As with all exceptions, unless you know what to do, you should re-throw it and hope that someone above you in the call stack knows.
InterruptedExceptions are even worse, since when they are thrown the "interrupted status" is cleared. This means that simply catching and ignoring them will result in a thread that usually does not stop :
public void run() {
while (!Thread.getCurrentThread().isInterrupted()) {
try {
Thread.sleep(1000);
} catch (InterruptedException e) {
// Nothing here
}
}
}
In this example, if the interrupt arrives during the sleep() method (which is 99.9999999999% of the time), it will throw InterruptedException, clear the interrupt flag, then the loop will continue since the interrupt flag is false, and the thread will not stop.
That's why if you implement your "while" correctly, using .isInterrupted, and you really need to catch InterruptedException, and you don't have anything special (like cleanup, return etc..) to do with it, least that you can do is set the interrupt flag again.
The problem in the code you posted is that the "while" relies solely on mExited to decide when to stop, and not ALSO on isInterrupted.
while (!mExited && !Thread.getCurrentThread().isInterrupted()) {
Or it could exit when interrupted :
} catch (InterruptedException e) {
Thread.currentThread().interrupt();
return; // supposing there is no cleanup or other stuff to be done
}
Setting the isInterrupted flag back to true is also important if you don't control the Thread.
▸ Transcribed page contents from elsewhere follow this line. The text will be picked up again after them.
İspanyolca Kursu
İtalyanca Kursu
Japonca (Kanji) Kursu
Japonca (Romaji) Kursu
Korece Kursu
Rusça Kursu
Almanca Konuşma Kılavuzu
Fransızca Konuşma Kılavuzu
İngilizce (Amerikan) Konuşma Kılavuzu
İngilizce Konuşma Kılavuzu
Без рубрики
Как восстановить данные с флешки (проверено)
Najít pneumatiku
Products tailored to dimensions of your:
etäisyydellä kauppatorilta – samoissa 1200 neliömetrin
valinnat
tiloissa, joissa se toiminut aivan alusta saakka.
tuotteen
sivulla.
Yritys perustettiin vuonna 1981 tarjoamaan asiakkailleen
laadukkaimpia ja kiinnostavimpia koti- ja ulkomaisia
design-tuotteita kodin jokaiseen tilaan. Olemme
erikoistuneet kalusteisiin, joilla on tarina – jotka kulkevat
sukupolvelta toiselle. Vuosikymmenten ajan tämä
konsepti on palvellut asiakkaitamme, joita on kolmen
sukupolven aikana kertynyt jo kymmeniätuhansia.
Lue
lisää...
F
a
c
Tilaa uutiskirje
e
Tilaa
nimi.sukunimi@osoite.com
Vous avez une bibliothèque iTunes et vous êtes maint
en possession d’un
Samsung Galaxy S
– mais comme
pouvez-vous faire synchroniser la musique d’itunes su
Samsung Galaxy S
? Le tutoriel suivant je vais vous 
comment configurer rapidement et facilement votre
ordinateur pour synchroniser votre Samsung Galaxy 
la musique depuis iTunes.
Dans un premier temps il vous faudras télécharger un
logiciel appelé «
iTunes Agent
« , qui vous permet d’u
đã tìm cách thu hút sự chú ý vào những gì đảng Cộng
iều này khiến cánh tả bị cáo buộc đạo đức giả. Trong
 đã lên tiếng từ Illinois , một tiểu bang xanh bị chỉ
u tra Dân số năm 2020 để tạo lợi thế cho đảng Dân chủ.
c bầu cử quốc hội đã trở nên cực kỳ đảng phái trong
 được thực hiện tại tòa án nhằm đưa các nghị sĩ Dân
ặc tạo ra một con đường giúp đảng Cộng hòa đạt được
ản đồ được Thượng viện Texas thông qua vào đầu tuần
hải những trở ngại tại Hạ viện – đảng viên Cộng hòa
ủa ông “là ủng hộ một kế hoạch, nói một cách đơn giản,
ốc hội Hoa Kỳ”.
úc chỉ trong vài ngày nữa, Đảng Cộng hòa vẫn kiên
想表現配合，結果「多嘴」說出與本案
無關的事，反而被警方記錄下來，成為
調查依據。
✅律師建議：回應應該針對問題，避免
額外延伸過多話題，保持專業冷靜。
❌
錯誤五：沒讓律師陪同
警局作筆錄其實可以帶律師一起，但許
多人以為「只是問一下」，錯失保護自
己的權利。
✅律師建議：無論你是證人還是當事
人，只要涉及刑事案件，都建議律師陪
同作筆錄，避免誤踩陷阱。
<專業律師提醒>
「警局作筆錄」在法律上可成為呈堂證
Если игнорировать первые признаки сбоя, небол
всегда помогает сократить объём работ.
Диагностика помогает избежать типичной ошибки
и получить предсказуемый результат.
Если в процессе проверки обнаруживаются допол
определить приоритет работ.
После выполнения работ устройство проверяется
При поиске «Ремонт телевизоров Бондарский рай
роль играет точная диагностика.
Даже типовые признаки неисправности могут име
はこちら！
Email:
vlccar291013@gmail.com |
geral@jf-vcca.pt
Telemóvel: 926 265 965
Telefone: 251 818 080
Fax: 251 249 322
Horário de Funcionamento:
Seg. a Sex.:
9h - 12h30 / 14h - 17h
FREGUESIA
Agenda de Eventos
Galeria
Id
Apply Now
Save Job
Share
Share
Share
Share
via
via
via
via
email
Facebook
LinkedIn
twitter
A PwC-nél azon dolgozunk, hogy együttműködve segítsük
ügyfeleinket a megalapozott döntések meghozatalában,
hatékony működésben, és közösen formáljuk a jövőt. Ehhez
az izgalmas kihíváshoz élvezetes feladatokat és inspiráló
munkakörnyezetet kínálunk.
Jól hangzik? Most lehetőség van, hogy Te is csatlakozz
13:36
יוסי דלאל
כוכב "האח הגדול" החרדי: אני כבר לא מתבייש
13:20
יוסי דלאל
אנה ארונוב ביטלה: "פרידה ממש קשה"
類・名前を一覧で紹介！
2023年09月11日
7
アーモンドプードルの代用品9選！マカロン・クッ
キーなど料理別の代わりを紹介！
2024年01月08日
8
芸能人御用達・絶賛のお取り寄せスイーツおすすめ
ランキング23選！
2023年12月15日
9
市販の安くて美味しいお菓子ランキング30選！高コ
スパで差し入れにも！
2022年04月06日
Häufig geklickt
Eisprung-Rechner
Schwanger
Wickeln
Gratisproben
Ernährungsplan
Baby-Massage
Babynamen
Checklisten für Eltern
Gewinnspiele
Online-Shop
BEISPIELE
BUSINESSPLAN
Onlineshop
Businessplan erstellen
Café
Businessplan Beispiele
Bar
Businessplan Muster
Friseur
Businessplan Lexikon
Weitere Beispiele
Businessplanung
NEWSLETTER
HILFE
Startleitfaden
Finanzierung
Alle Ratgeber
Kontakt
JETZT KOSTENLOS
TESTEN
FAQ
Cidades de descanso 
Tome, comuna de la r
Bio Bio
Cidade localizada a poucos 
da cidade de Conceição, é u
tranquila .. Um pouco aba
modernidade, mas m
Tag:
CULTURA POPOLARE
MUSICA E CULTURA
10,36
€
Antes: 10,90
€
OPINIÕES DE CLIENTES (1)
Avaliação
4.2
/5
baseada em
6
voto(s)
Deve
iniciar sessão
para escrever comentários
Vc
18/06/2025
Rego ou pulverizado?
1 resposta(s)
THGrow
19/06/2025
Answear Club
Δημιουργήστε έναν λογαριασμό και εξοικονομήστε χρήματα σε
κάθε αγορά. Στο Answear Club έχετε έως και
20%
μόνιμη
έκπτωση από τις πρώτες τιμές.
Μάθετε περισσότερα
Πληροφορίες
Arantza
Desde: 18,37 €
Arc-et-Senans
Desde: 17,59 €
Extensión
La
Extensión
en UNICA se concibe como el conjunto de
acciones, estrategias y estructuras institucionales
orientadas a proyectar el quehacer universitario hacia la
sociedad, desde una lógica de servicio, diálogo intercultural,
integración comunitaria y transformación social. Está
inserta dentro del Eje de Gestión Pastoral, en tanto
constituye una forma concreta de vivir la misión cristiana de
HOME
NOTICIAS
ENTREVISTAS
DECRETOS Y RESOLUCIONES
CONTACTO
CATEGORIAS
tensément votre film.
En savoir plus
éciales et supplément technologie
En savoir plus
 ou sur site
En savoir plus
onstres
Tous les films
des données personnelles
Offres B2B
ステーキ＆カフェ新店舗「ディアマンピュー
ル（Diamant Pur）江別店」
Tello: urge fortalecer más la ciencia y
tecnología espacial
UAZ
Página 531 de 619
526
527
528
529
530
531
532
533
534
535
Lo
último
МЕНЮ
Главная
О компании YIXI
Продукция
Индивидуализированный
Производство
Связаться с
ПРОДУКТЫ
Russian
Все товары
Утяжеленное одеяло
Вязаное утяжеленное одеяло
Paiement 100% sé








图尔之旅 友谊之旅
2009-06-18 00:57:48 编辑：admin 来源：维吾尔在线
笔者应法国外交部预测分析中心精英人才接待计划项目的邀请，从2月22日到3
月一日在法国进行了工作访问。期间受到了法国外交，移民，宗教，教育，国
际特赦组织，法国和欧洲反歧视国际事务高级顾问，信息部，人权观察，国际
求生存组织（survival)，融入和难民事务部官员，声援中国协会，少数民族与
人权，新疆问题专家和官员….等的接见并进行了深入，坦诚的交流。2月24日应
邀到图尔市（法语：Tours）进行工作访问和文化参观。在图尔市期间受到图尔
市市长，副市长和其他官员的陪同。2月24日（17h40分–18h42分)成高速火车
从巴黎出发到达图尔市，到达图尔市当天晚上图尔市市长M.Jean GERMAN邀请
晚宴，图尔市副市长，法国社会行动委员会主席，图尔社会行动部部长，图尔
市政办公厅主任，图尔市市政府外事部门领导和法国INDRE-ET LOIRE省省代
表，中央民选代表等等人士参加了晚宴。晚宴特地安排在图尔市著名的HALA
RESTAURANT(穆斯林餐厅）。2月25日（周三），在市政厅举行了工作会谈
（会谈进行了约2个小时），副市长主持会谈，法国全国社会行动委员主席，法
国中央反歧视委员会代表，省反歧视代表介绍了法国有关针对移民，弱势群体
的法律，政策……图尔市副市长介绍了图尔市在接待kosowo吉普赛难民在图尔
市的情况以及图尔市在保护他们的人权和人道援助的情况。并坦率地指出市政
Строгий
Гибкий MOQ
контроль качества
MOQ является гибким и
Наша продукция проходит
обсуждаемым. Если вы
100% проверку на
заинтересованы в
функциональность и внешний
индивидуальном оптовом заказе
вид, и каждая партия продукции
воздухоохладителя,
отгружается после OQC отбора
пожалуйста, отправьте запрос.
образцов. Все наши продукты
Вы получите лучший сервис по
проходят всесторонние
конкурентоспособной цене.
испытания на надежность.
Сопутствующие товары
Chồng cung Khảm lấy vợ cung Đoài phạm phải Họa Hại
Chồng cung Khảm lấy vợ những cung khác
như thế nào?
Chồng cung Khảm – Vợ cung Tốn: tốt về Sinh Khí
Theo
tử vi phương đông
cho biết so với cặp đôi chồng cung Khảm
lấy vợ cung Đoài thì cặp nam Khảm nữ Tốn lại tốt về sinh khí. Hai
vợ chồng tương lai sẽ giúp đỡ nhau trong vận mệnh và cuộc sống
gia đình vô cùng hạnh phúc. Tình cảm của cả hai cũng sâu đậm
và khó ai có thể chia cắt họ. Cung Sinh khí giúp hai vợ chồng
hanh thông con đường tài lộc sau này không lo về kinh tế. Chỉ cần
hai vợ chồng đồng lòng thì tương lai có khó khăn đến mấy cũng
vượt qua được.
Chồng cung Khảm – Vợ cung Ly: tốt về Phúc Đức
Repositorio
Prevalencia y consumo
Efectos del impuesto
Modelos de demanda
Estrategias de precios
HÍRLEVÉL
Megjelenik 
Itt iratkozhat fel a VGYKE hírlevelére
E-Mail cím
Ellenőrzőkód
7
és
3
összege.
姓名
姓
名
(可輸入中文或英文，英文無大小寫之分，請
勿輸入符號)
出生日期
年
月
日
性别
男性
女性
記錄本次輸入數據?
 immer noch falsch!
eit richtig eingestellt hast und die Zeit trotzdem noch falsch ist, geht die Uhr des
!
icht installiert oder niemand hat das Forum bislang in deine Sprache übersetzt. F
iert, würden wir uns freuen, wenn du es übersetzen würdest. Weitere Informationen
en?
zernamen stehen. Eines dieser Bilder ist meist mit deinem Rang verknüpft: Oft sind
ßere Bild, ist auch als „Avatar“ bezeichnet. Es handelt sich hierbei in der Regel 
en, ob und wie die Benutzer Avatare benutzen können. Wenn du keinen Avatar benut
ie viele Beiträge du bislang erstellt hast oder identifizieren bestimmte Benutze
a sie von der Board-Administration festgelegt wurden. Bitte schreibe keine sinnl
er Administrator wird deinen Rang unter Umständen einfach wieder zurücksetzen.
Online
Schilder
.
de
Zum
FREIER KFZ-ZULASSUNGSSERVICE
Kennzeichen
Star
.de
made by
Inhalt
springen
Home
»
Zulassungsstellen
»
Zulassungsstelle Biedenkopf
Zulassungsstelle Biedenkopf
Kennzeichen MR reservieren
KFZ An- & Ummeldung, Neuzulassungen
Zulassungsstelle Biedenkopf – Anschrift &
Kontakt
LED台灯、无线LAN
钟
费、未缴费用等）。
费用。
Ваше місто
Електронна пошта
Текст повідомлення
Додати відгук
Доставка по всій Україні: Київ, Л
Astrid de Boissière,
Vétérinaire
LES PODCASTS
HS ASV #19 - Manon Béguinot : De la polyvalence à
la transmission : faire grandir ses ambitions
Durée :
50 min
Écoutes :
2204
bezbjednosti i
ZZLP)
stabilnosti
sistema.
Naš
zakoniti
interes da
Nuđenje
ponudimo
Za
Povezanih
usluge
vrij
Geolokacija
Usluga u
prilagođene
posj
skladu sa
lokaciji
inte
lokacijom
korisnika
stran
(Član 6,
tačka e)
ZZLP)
For example, if you are in a runnable which is being executed in a thread pool of some kind, or inside any method anywhere you don't own and control the thread (a simple case : a servlet), you don't know if the interruption is for "you" (in the servlet case, the client closed the connection and the container is trying to stop you to free the thread for other requests) or if it's targeted at the thread (or system) as a whole (the container is shutting down, stopping everything).
In that situation (which is 99% of the code), if you cannot rethrow the InterruptedException (which is, unfortunately, checked), the only way to propagate up the stack to the thread pool that the thread has been interrupted, is setting the flag back to true before returning.
That way, it will propagate up the stack, eventually generating more InterruptedException's, up to the thread owner (be it the jvm itself, of an Executor, or any other thread pool) that can react properly (reuse the thread, let it die, System.exit(1) ...)
Most of this is covered in chapter 7 of Java Concurrency in Practice, a very good book that I recommend to anyone interested in computer programming in general, not just Java, cause the problems and the solutions are similar in many other environments, and explanations are very well written.
Why Sun decided to make InterruptedException checked, when most documentation suggests to rethrow it mercilessly, and why they decided to clear the interrupted flag when throwing that exception, when the proper thing to do is setting it to true again most of the time, remains open for debate.
However, if .wait releases the lock BEFORE checking for the interrupt flag, it open a small door from another thread to modify the mExited boolean. Unfortunately the wait() method is native, so source of that specific JVM should be inspected. This does not change the fact that the code you posted is coded poorly.